He goes on: "Imagine being a child and you're laying in bed at night and then these beings come along and they take you away, so you're obviously scared of that because it's the unknown and everyone's scared of the unknown at first.

     "I tried screaming out and tried moving even though I was paralysed and every time I screamed nothing came out, no one ever came to my aid."

     Andrews, who is training to be an HGV driver, says initially he thought the aliens were teaching him things like telepathy, healing and astral projection, but realised they were simply helping him to remember the past.

     Despite being terrified initially he says he gradually learned to trust the aliens and still claims to have abduction experiences nearly every night when he is taken to different places.

     At this point his story, if it hasn't already, begins to lose credibility.

     "I can remember every single existence I've ever had. This is only my second life as a human, as far as dying goes I have never died and neither have you because nobody and nothing can ever die, everything is energy in one form or another and you can never completely destroy it, all it can do is change its form. Which when I say I can remember previous existences it's just remembering previous forms which everyone is capable of doing."

     He insists he is here to help and hopes if he can teach others what he has learned then it can spread the galactic word.

     "I know what I am and I know everything in my head is real, if other people chose not to believe that, then that's fine."

     Callaghan, who invited him to speak, defends Andrews and others who have come forward.

     "It takes a lot of bottle to get up on a stage and talk about alien abductions to a room full of people and if you listen to the abduction stories you feel there is something happening. I mean it might turn out to be over the counter medicines that trigger something, but these people are having real experiences," he says.

     It seems that UFOs and little green men haven't disappeared off the radar just yet and you never know, one day they might just pay us a visit.

- _Tasks to carry out_:
a. Answer these questions from the passage about alien abductions.
(i) What is Andrews training to be?
(ii) How often does Andrews say he still has abduction experiences?
(iii) Who invited Andrews to speak?
b. In the passage about alien abductions, list every ability Andrews at first thought the aliens were teaching him.

- _Data for review_:
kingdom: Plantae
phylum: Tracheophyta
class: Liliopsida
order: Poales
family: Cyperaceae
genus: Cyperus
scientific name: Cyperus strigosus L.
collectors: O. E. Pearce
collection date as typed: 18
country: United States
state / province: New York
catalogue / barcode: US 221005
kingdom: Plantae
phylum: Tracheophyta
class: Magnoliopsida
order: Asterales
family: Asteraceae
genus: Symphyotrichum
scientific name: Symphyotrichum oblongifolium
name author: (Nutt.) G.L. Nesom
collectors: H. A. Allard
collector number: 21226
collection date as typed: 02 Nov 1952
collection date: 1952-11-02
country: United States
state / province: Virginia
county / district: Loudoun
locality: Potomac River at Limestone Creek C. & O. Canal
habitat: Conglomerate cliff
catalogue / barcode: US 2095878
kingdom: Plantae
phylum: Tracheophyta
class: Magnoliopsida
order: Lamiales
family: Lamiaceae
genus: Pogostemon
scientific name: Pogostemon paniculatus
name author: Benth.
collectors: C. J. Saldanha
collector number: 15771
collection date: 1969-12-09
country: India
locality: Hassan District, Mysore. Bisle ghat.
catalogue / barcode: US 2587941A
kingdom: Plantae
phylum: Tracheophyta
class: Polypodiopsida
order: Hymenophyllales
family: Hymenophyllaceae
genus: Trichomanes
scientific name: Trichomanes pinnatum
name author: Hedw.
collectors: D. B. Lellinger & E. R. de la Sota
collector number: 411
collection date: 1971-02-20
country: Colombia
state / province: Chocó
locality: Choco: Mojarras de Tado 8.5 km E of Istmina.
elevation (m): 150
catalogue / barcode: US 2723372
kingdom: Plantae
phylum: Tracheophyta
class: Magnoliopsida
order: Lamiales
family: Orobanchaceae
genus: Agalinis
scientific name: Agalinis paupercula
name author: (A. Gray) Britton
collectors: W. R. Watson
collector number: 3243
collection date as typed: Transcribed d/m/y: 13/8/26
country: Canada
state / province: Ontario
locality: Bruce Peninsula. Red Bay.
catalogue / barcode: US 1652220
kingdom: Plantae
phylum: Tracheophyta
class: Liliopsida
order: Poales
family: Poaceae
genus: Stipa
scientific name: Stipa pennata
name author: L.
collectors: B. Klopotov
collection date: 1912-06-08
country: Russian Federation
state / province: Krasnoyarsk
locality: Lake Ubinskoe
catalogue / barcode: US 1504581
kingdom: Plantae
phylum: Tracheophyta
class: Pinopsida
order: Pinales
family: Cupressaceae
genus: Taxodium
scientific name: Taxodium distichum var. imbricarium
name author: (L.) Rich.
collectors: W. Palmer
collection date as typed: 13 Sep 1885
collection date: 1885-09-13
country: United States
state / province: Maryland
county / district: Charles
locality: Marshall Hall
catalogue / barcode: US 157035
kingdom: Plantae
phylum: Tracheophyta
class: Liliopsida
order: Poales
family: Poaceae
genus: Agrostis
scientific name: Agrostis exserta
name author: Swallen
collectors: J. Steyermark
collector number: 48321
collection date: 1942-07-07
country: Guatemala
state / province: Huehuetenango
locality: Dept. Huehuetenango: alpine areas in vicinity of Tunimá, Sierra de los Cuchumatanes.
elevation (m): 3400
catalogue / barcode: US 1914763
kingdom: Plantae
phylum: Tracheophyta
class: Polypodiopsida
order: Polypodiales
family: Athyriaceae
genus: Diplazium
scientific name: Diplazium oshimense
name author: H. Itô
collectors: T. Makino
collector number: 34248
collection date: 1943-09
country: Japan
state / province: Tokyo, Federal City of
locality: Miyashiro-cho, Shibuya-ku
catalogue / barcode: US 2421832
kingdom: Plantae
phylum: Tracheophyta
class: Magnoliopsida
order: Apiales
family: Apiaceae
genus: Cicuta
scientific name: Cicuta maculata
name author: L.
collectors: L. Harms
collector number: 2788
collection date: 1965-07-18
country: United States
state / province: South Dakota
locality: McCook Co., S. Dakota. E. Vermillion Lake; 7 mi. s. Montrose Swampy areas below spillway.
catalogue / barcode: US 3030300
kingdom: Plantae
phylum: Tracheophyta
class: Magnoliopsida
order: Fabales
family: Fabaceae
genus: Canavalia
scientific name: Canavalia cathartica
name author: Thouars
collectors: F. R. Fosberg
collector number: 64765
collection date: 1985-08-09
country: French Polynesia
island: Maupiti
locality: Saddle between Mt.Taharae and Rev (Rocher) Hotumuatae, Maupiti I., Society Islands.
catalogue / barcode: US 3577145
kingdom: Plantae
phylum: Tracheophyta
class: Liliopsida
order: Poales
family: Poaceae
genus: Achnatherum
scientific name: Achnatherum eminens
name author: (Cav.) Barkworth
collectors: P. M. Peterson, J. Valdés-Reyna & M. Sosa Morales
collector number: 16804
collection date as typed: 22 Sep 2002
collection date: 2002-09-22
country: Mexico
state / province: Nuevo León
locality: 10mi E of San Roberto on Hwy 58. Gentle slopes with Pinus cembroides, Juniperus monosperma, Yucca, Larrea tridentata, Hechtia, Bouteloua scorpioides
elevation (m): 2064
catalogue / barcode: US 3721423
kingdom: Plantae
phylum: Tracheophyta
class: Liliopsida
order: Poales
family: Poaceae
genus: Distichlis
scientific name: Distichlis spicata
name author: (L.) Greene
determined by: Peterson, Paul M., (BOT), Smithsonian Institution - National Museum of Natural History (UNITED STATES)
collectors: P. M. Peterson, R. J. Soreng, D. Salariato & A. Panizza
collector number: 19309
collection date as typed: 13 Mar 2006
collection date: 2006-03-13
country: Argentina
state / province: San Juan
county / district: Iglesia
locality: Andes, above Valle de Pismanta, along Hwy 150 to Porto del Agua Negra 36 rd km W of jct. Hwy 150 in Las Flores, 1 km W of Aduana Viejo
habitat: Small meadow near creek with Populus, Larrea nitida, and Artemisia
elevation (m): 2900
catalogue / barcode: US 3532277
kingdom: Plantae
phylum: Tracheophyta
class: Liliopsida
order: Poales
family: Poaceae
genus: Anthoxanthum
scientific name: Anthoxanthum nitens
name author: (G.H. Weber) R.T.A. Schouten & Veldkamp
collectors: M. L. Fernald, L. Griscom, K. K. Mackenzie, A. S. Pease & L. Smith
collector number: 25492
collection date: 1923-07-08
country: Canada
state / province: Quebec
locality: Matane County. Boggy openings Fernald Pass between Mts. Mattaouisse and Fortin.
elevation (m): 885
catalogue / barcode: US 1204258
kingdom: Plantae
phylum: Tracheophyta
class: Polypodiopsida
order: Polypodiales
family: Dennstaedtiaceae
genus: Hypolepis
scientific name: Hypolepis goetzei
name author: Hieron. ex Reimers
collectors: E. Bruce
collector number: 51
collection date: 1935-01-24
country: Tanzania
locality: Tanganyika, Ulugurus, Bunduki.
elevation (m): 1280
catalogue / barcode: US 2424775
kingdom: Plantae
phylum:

- _Problem solutions_:
a.
(i) An HGV driver.
(ii) Nearly every night.
(iii) Callaghan.

b. Telepathy, healing, astral projection